◆ **What needs to be done**: Reproduce verbatim the text that accompanies every page in the data below. Leave the pictures out of your output.

☆ ☆ ☆ ☆

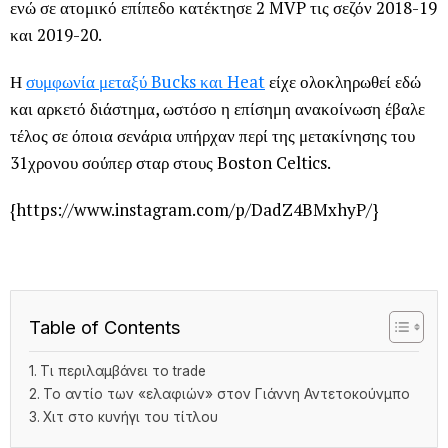
ενώ σε ατομικό επίπεδο κατέκτησε 2 MVP τις σεζόν 2018-19
και 2019-20.
Η
συμφωνία μεταξύ Bucks και Heat
είχε ολοκληρωθεί εδώ
και αρκετό διάστημα, ωστόσο η επίσημη ανακοίνωση έβαλε
τέλος σε όποια σενάρια υπήρχαν περί της μετακίνησης του
31χρονου σούπερ σταρ στους Boston Celtics.
{https://www.instagram.com/p/DadZ4BMxhyP/}
Table of Contents
Τι περιλαμβάνει το trade
Το αντίο των «ελαφιών» στον Γιάννη Αντετοκούνμπο
Χιτ στο κυνήγι του τίτλου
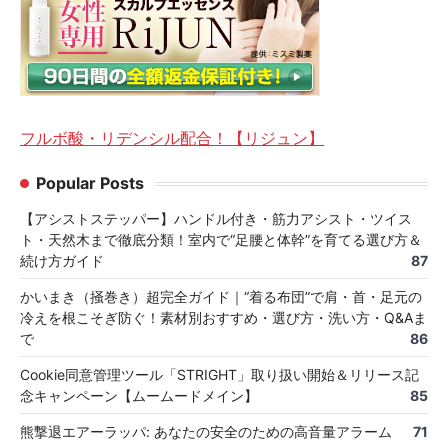
フルボ酸・リデンシル配合！【リジュン】
Popular Posts
【アシストステッパー】ハンドル付き・筋力アシスト・ツイス
ト・天然木まで徹底分類！室内で“足腰と体幹”を育てる選び方＆
続け方ガイド
87
かいまき（掻巻き）超完全ガイド｜“着る布団”で肩・首・足元の
冷えを根こそぎ防ぐ！素材別おすすめ・選び方・洗い方・Q&Aま
で
86
Cookie同意管理ツール「STRIGHT」取り扱い開始＆リリース記
念キャンペーン【ムームードメイン】
85
熊撃退エアーラッパ: あなたの安全のための高音量アラーム
71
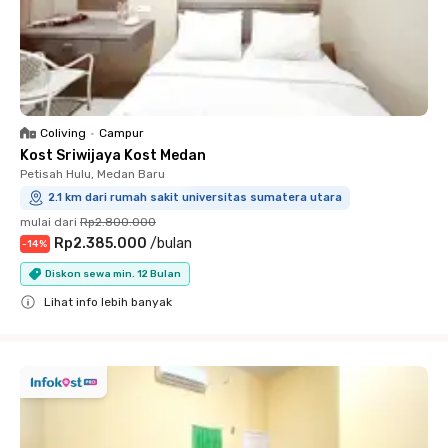
Coliving
•
Campur
Kost Sriwijaya Kost Medan
Petisah Hulu, Medan Baru
2.1 km dari rumah sakit universitas sumatera utara
mulai dari
Rp2.800.000
Rp2.385.000
/
bulan
-
14
%
Diskon sewa min. 12 Bulan
Lihat info lebih banyak
Close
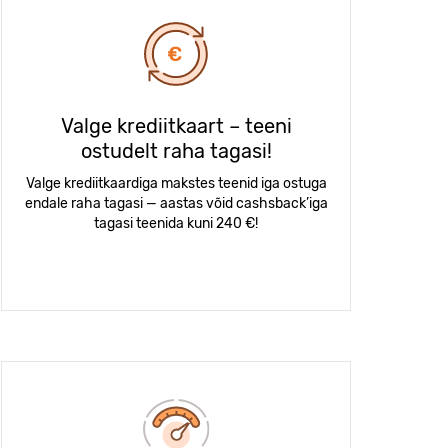
Valge krediitkaart – teeni
ostudelt raha tagasi!
Valge krediitkaardiga makstes teenid iga ostuga
endale raha tagasi — aastas võid cashsback’iga
tagasi teenida kuni 240 €!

☆ ☆ ☆ ☆

◆ **Reply to the task**:
ενώ σε ατομικό επίπεδο κατέκτησε 2 MVP τις σεζόν 2018-19
και 2019-20.
Η
συμφωνία μεταξύ Bucks και Heat
είχε ολοκληρωθεί εδώ
και αρκετό διάστημα, ωστόσο η επίσημη ανακοίνωση έβαλε
τέλος σε όποια σενάρια υπήρχαν περί της μετακίνησης του
31χρονου σούπερ σταρ στους Boston Celtics.
{https://www.instagram.com/p/DadZ4BMxhyP/}
Table of Contents
Τι περιλαμβάνει το trade
Το αντίο των «ελαφιών» στον Γιάννη Αντετοκούνμπο
Χιτ στο κυνήγι του τίτλου
フルボ酸・リデンシル配合！【リジュン】
Popular Posts
【アシストステッパー】ハンドル付き・筋力アシスト・ツイス
ト・天然木まで徹底分類！室内で“足腰と体幹”を育てる選び方＆
続け方ガイド
87
かいまき（掻巻き）超完全ガイド｜“着る布団”で肩・首・足元の
冷えを根こそぎ防ぐ！素材別おすすめ・選び方・洗い方・Q&Aま
で
86
Cookie同意管理ツール「STRIGHT」取り扱い開始＆リリース記
念キャンペーン【ムームードメイン】
85
熊撃退エアーラッパ: あなたの安全のための高音量アラーム
71
Coliving
•
Campur
Kost Sriwijaya Kost Medan
Petisah Hulu, Medan Baru
2.1 km dari rumah sakit universitas sumatera utara
mulai dari
Rp2.800.000
Rp2.385.000
/
bulan
-
14
%
Diskon sewa min. 12 Bulan
Lihat info lebih banyak
Close
Valge krediitkaart – teeni
ostudelt raha tagasi!
Valge krediitkaardiga makstes teenid iga ostuga
endale raha tagasi — aastas võid cashsback’iga
tagasi teenida kuni 240 €!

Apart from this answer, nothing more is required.